Retype, character for character, the part of the rows that opens with the line containing "پایه ضد لغزش" and closes with the line containing "Застройка Рязани", both of those lines included. Leave the pictures out.

Stored data entries
□ □ □ □ □

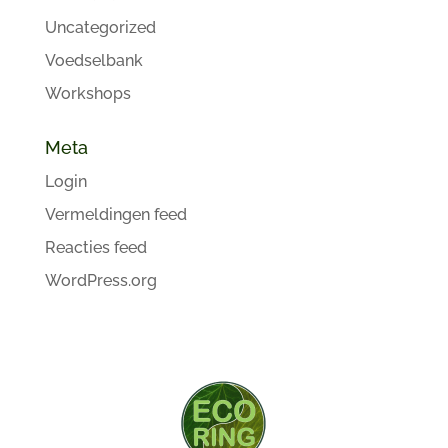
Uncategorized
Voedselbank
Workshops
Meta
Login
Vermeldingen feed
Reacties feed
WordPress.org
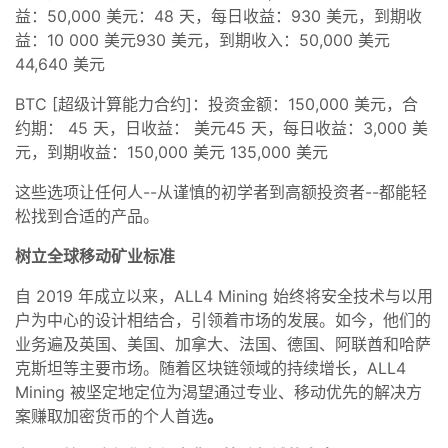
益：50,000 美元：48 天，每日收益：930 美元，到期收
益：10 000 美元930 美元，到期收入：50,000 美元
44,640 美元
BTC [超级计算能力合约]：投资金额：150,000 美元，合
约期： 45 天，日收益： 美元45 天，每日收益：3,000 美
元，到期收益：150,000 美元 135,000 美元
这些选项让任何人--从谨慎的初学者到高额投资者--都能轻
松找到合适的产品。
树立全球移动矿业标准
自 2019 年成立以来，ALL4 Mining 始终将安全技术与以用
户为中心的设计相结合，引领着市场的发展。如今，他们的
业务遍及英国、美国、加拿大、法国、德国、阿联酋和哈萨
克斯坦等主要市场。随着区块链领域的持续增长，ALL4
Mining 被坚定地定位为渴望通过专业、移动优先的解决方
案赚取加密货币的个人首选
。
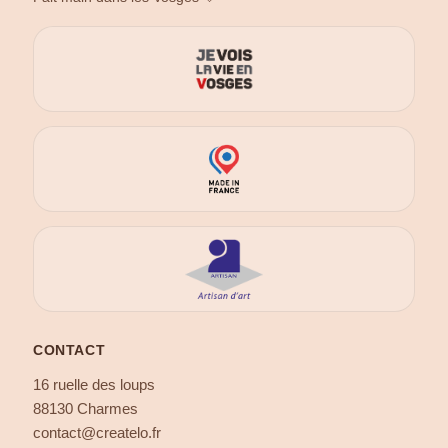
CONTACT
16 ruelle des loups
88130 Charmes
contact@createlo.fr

□ □ □ □ □

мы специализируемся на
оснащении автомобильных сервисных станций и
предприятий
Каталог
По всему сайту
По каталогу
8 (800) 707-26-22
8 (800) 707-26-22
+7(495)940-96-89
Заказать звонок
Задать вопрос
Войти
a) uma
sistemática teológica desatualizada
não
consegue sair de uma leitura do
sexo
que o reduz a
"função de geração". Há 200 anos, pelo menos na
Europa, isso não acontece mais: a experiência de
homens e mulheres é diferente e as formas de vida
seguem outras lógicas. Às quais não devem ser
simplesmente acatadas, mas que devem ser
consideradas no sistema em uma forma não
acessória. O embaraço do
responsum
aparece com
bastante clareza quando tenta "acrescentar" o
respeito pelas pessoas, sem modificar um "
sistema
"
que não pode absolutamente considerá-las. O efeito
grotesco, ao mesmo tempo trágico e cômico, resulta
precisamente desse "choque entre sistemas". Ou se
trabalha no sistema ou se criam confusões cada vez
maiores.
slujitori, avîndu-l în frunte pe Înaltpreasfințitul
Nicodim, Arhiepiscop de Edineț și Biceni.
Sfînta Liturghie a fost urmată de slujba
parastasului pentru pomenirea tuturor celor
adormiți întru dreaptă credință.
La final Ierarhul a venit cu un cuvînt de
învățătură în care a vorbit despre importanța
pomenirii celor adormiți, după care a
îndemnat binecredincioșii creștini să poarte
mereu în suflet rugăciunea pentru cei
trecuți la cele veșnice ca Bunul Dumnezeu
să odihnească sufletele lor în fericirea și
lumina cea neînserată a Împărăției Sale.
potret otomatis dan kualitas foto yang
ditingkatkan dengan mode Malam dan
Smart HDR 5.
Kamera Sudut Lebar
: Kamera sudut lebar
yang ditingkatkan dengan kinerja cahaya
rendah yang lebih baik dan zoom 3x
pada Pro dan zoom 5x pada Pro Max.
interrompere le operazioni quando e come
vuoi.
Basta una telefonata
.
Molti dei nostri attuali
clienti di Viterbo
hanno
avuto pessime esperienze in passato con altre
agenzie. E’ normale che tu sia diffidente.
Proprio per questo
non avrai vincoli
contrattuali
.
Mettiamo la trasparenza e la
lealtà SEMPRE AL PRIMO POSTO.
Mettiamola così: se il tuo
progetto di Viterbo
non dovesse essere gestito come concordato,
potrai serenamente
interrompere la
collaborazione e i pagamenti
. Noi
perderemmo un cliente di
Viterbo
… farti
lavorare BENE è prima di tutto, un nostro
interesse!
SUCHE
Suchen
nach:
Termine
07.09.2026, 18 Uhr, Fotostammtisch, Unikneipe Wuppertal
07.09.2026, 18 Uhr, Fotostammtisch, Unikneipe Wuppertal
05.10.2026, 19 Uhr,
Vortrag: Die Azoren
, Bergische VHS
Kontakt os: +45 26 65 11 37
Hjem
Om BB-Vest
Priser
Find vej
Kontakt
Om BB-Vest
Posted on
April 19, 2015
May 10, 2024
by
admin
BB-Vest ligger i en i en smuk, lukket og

□ □ □ □ □

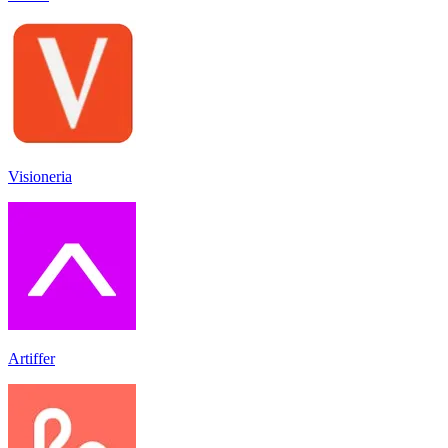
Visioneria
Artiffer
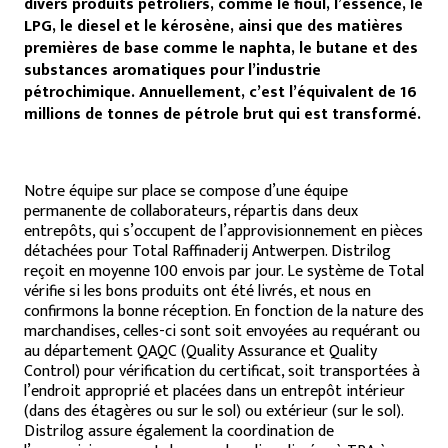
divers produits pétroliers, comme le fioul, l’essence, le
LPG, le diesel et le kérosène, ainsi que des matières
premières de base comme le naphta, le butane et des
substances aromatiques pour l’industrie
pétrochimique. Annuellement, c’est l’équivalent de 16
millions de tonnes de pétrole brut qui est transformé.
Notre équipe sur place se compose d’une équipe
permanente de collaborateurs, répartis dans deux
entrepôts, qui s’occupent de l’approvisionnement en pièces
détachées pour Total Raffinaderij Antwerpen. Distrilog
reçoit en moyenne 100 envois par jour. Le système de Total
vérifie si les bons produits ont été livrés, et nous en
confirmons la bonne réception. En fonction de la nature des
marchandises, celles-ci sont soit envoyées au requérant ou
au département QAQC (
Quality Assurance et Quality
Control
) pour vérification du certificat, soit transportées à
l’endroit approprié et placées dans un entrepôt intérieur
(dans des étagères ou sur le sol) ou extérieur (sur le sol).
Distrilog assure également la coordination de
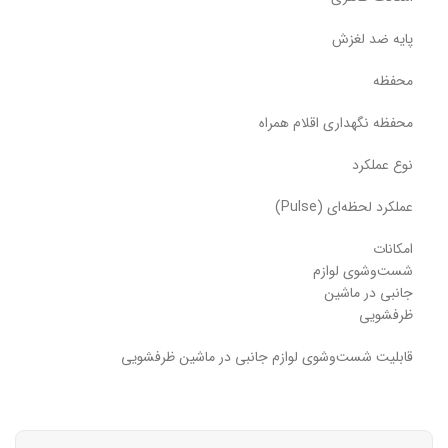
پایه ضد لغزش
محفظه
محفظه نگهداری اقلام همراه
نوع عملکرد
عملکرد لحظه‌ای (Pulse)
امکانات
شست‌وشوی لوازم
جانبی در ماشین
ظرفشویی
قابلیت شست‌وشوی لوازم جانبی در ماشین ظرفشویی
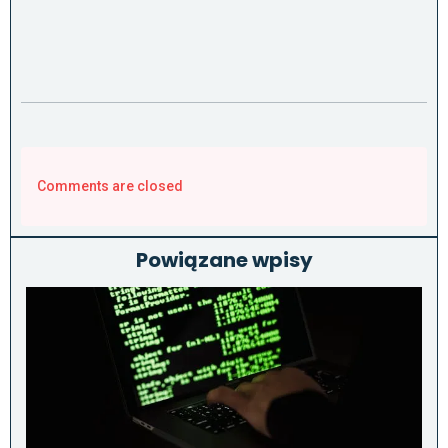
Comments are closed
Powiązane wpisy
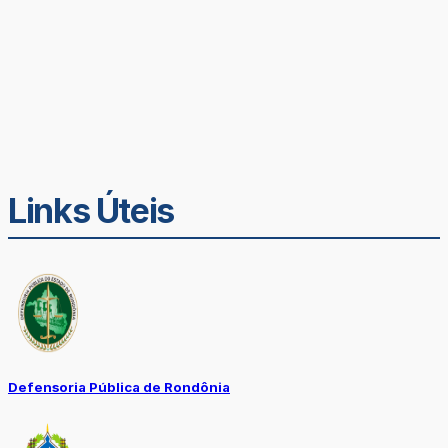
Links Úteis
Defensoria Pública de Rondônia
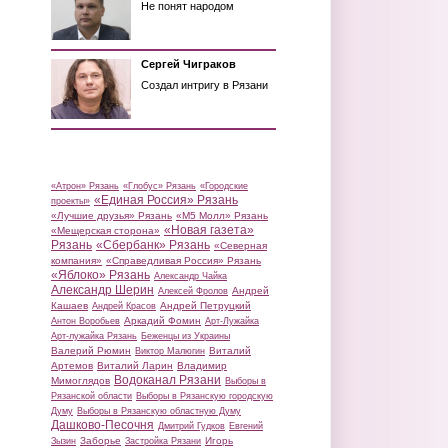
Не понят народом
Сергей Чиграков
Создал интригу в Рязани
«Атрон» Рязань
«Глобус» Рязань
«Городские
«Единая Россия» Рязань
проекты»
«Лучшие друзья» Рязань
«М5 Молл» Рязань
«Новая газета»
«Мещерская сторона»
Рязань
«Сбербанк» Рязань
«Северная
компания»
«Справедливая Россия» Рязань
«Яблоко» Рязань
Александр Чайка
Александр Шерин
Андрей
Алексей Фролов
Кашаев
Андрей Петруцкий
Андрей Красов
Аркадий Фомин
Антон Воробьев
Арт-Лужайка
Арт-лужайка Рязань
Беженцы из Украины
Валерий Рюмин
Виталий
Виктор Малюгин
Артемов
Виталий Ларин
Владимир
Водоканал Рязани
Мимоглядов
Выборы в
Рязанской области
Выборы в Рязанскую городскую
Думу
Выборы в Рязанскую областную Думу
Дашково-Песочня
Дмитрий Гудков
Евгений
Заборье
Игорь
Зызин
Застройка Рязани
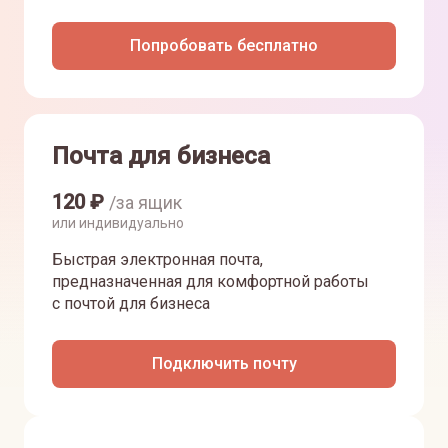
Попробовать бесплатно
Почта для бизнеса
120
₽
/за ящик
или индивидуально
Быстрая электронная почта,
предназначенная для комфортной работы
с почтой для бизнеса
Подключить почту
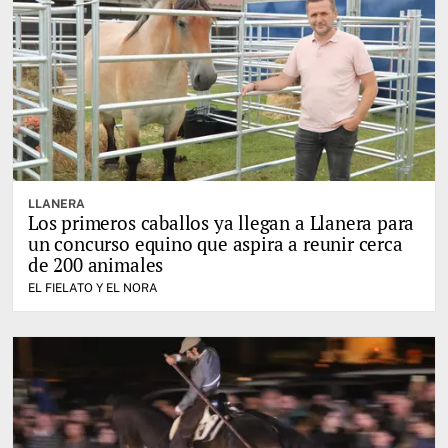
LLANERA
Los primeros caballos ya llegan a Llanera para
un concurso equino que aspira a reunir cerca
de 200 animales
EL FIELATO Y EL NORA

□ □ □ □ □

### SOLUTION TO THIS TASK
پایه ضد لغزش
محفظه
محفظه نگهداری اقلام همراه
نوع عملکرد
عملکرد لحظه‌ای (Pulse)
امکانات
شست‌وشوی لوازم
جانبی در ماشین
ظرفشویی
قابلیت شست‌وشوی لوازم جانبی در ماشین ظرفشویی
Comments are closed
Powiązane wpisy
Links Úteis
Defensoria Pública de Rondônia
Не понят народом
Сергей Чиграков
Создал интригу в Рязани
«Атрон» Рязань
«Глобус» Рязань
«Городские
«Единая Россия» Рязань
проекты»
«Лучшие друзья» Рязань
«М5 Молл» Рязань
«Новая газета»
«Мещерская сторона»
Рязань
«Сбербанк» Рязань
«Северная
компания»
«Справедливая Россия» Рязань
«Яблоко» Рязань
Александр Чайка
Александр Шерин
Андрей
Алексей Фролов
Кашаев
Андрей Петруцкий
Андрей Красов
Аркадий Фомин
Антон Воробьев
Арт-Лужайка
Арт-лужайка Рязань
Беженцы из Украины
Валерий Рюмин
Виталий
Виктор Малюгин
Артемов
Виталий Ларин
Владимир
Водоканал Рязани
Мимоглядов
Выборы в
Рязанской области
Выборы в Рязанскую городскую
Думу
Выборы в Рязанскую областную Думу
Дашково-Песочня
Дмитрий Гудков
Евгений
Заборье
Игорь
Зызин
Застройка Рязани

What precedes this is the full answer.